Thanks be to God, there are signs all around us that cracks are appearing the edifice of the old normal.

Did you read the news reports that folks living in northern India can see the Himalayas again because of the drop in emissions? Wildlife is returning the the canals of Venice. We are learning the names of next door neighbors. I see the Easter normal at work right here in our own faith community—people checking on one another, offering help, giving generously, worshiping faithfully.

Families have the time to work on puzzles and play board games. We have time to read novels, and take long walks, and check to see if the widow up the street needs Kleenex or toilet paper. Folks are returning to faith, or at least open to deepening their spiritual life, and realizing that their relationship to God is actually an essential part of their well-being.

Alan Lightman, a physicist who teaches at MIT, wrote in The Atlantic last week:

…there is something more to be regained [in this crisis], something more subtle, more delicate, almost impossible even to name. That is the restoration of our inner selves. By inner self, I mean that part of me that imagines, that dreams, that explores, that is constantly questioning who I am and what is important to me. My inner self is my true freedom. My inner self roots me to me, and to the ground beneath me. …perhaps the slower lifestyle in these months can help put the pieces [of our broken selves] back together. And perhaps a more contemplative, deliberate way of living can become permanent.
(“The Virus Is A Reminder of Something We Lost Long Ago,” The Atlantic, April 1, 2020)

The late poet John O’Donohue writes:

“You have traveled too fast over false ground;
Now your soul has come to take you back.
Take refuge in your senses, open up
To all the small miracles you rushed through.
Become inclined to watch the way of rain
When it falls slow and free.
Imitate the habit of twilight,
Taking time to open the well of color
That fostered the brightness of day.
Draw alongside the silence of stone
Until its calmness can claim you.”
● ● ● ● ● ● ●
* Activity *
Write the next part of the pandemic reflection, picking up after the quoted lines that end "Until its calmness can claim you." The rows are drawn from a source unrelated to the pandemic reflection.

* Stored data *
● ● ● ● ● ● ●
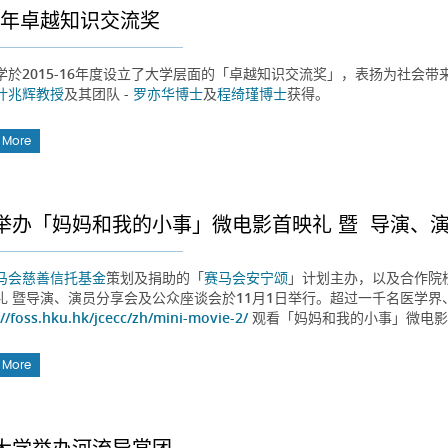
17年卓越知识交流奖
学於2015-16年度设立了大学层面的「卓越知识交流奖」，表扬为社会带
叶兆辉教授
及其团队 -
罗亦华博士
及
程绮瑾博士
获得。
 More
举办「妈妈和我的小事」微电影首映礼 暨 导演、
马会慈善信托基金
策划及捐助的「
赛马会安宁颂
」计划主办，以及合作院
礼 暨导演、演员分享会及公众座谈会於11月1日举行。超过一千名医学
://foss.hku.hk/jcecc/zh/mini-movie-2/
观看「妈妈和我的小事」微电影
 More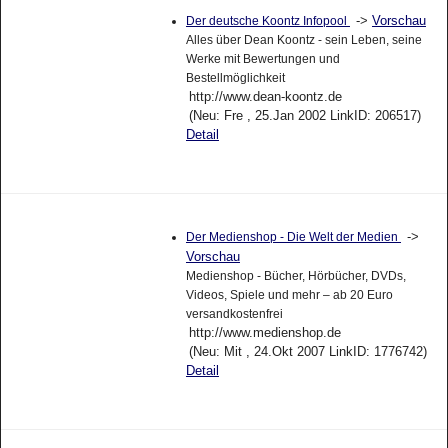
->
Vorschau
Der deutsche Koontz Infopool
Alles über Dean Koontz - sein Leben, seine
Werke mit Bewertungen und
Bestellmöglichkeit
http://www.dean-koontz.de
(Neu: Fre , 25.Jan 2002 LinkID: 206517)
Detail
->
Der Medienshop - Die Welt der Medien
Vorschau
Medienshop - Bücher, Hörbücher, DVDs,
Videos, Spiele und mehr – ab 20 Euro
versandkostenfrei
http://www.medienshop.de
(Neu: Mit , 24.Okt 2007 LinkID: 1776742)
Detail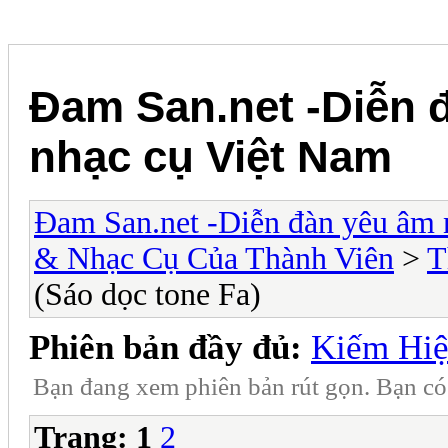
Đam San.net -Diễn 
nhạc cụ Việt Nam
Đam San.net -Diễn đàn yêu âm 
& Nhạc Cụ Của Thành Viên
>
T
(Sáo dọc tone Fa)
Phiên bản đầy đủ:
Kiếm Hiệ
Bạn đang xem phiên bản rút gọn. Bạn c
Trang:
1
2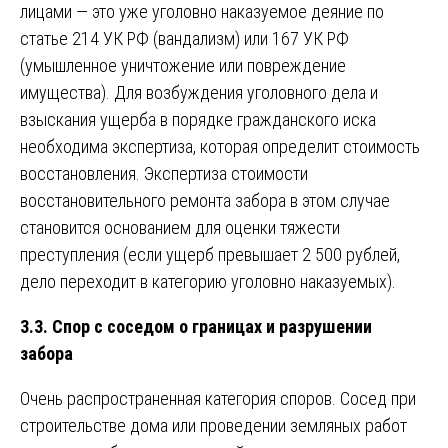
лицами — это уже уголовно наказуемое деяние по
статье 214 УК РФ (вандализм) или 167 УК РФ
(умышленное уничтожение или повреждение
имущества). Для возбуждения уголовного дела и
взыскания ущерба в порядке гражданского иска
необходима экспертиза, которая определит стоимость
восстановления. Экспертиза стоимости
восстановительного ремонта забора в этом случае
становится основанием для оценки тяжести
преступления (если ущерб превышает 2 500 рублей,
дело переходит в категорию уголовно наказуемых).
3.3. Спор с соседом о границах и разрушении
забора
Очень распространенная категория споров. Сосед при
строительстве дома или проведении земляных работ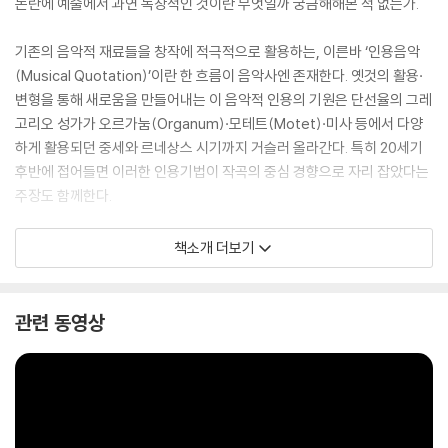
논란에 예술에서 과연 독창적인 것이란 무엇일까 궁금해해본 적 없는가.
기존의 음악적 재료들을 창작에 적극적으로 활용하는, 이른바 ‘인용음악
(Musical Quotation)’이란 한 흐름이 음악사엔 존재한다. 옛것의 활용·
변형을 통해 새로움을 만들어내는 이 음악적 인용의 기원은 단선율의 그레
고리오 성가가 오르가눔(Organum)·모테트(Motet)·미사 등에서 다양
하게 활용되던 중세와 르네상스 시기까지 거슬러 올라간다. 특히 20세기
후반에 접어들면 이러한 인용기법이 작곡의 중심 경향으로 자리 잡았다는
주장도 함께한다.
이 책은 20세기 후반에서 21세기로 이어지는 시기의 인용음악들을 연구
책소개 더보기
대상으로 삼아 이들의 미학적 성취를 ‘상호텍스트성(Intertextuality)’의
관점에서 분석해낸 결과다. 옛 악곡과 새로운 창작곡 사이에서 형성되는
음악적 관계성의 미학에 대한 학술적 탐사인 셈이다. 출처를 밝히는―주
관련 동영상
(註)라는―가시적 레이블이 부재하는 음악의 영역에서, 표절 아닌 인용이
나름의 예술적인 창작 방식으로 수용되어간 역사와 이론적 토대 그리고 그
현대적 실제들에 대한 구체적인 참조점을 제공한다.
성균관대학교출판부 학술기획총서 ‘知의회랑’의 스물일곱 번째 책.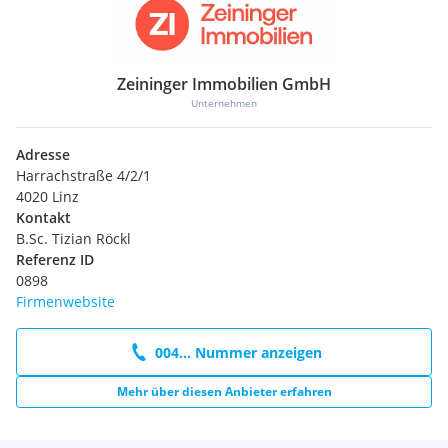
Zeininger Immobilien GmbH
Unternehmen
Adresse
Harrachstraße 4/2/1
4020 Linz
Kontakt
B.Sc. Tizian Röckl
Referenz ID
0898
Firmenwebsite
004... Nummer anzeigen
Mehr über diesen Anbieter erfahren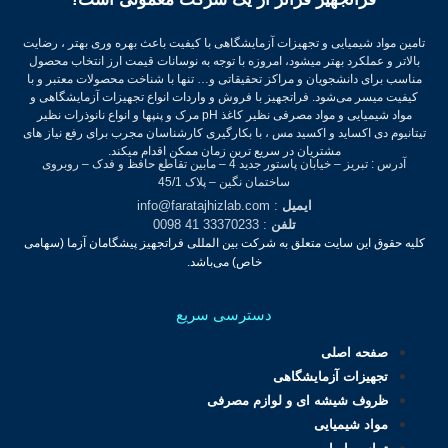
تامین مواد شیمیایی و تجهیزات آزمایشگاهی با کیفیت باعث بهره وری بهتر ، رضایت
بالاتر و عملکرد بهتر میشود، امروزه با توجه به نوسانات قیمت ارز انتخاب محصول
مناسب برای دانشجویان و مراکز تحقیقاتی و… تنها با شناخت محصولات معتبر و با
کیفیت میسر می‌شود.
فراتجهیز با فروش و واردات انواع تجهیزات آزمایشگاهی و
مواد شیمیایی و مواد مصرفی نظیر کاغذ pH مرک و پنپها و انواع نانوذرات نظیر
تیتانیوم دی اکساید و اکسید مس ، با بکارگیری کارشناسان مجرب برای رفع نیاز های
مشتریان در سریع ترین زمان ممکن اقدام میکند.
آدرس : تبریز – خیابان پاستور جدید 4 – مابین تقاطع حافظ و فدک – روبروی
ساختمان نگین – پلاک 45/1
ایمیل
: info@faratajhizlab.com
تلفن
: 33370233 41 0098
کلیه حقوق این سایت متعلق به شرکت بین المللی فراتجهیز پیشگامان آزما (سهامی
خاص) می‌باشد.
دسترسی سریع
صفحه اصلی
تجهیزات آزمایشگاهی
ظروف شیشه ای و لوازم مصرفی
مواد شیمیایی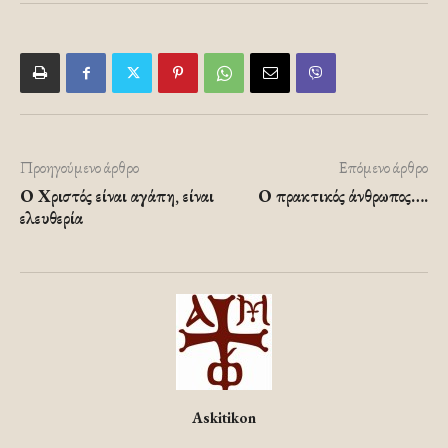
Προηγούμενο άρθρο
Επόμενο άρθρο
Ο Χριστός είναι αγάπη, είναι
Ο πρακτικός άνθρωπος….
ελευθερία
Askitikon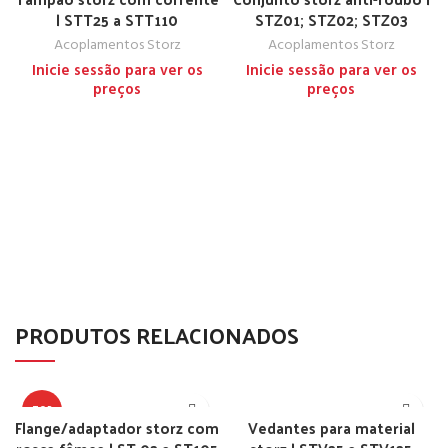
| STT25 a STT110
STZ01; STZ02; STZ03
Acoplamentos Storz
Acoplamentos Storz
Inicie sessão para ver os
Inicie sessão para ver os
preços
preços
PRODUTOS RELACIONADOS
TOP
Flange/adaptador storz com
Vedantes para material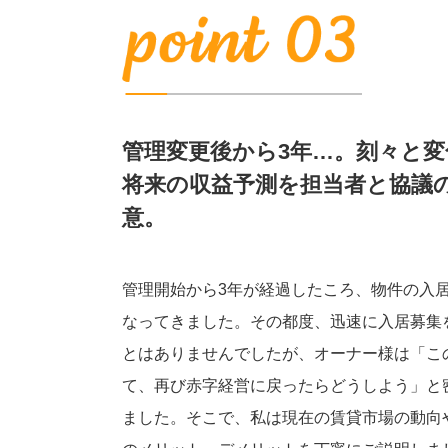
管理変更後から3年…。刻々と
将来の収益予測を担当者と協議
意。
管理開始から3年が経過したころ、物件の入
なってきました。その都度、迅速に入居募集
とはありませんでしたが、オーナー様は「こ
て、再び赤字経営に戻ったらどうしよう」と
ました。そこで、私は現在の賃貸市場の動向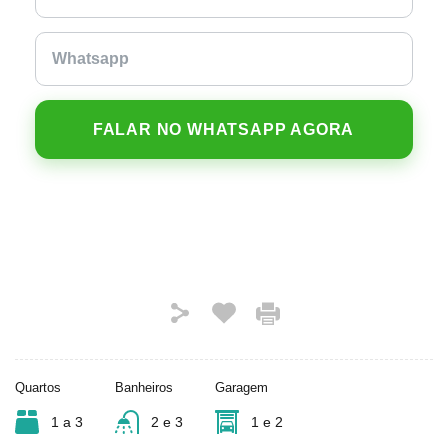
FALAR NO WHATSAPP AGORA
Quartos
Banheiros
Garagem
1 a 3
2 e 3
1 e 2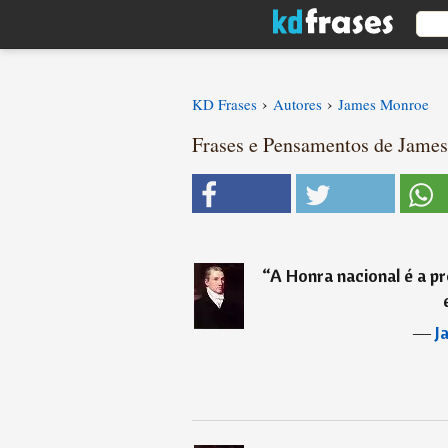
›
›
KD Frases
Autores
James Monroe
Frases e Pensamentos de James
“
A Honra nacional é a pr
―
J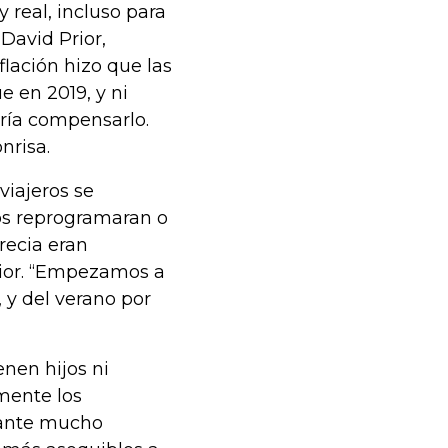
 real, incluso para
 David Prior,
flación hizo que las
 en 2019, y ni
dría compensarlo.
nrisa.
viajeros se
ros reprogramaran o
recia eran
rior. “Empezamos a
, y del verano por
enen hijos ni
mente los
rante mucho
● ● ● ● ● ● ●
* Task output *
(Excerpt from the blessing, ‘For One Who is Exhausted’ from To Bless The Space Between Us)

That Easter falls right smack dab in the middle of this pandemic is worth pondering. If God can bring new life and new creation out of the death, disappointment, and disaster of the Passion Week of Jesus, what might happen if we choose to live in the new normal that is possible on the other side or our own Passion experience? What new thing might God be up to? What new and wonderful things could be birthed in our own lives, our families, our church, our nation?

I love how the Easter story ends. Mary runs back to where the disciples are hunkered down in their old normal. The text tells us she announces, she declares “I have seen the Lord!” She is the first apostle of the new normal—Easter, Resurrection normal.

The good news of this particular Easter Day is that even in our grieving and weeping God is with us, not chiding us because of our tears but calling us—each one of us, by name—to see through our tears the vision of a new normal that started 2000 years ago in a garden on the outskirts of Jerusalem. And not just to see it, but to embrace it and let it take root in our hearts so that we, too, like Mary, can shout to the world this day: “I have seen the Lord!”

Alleluia, Christ is risen. The Lord is risen, indeed. Alleluia!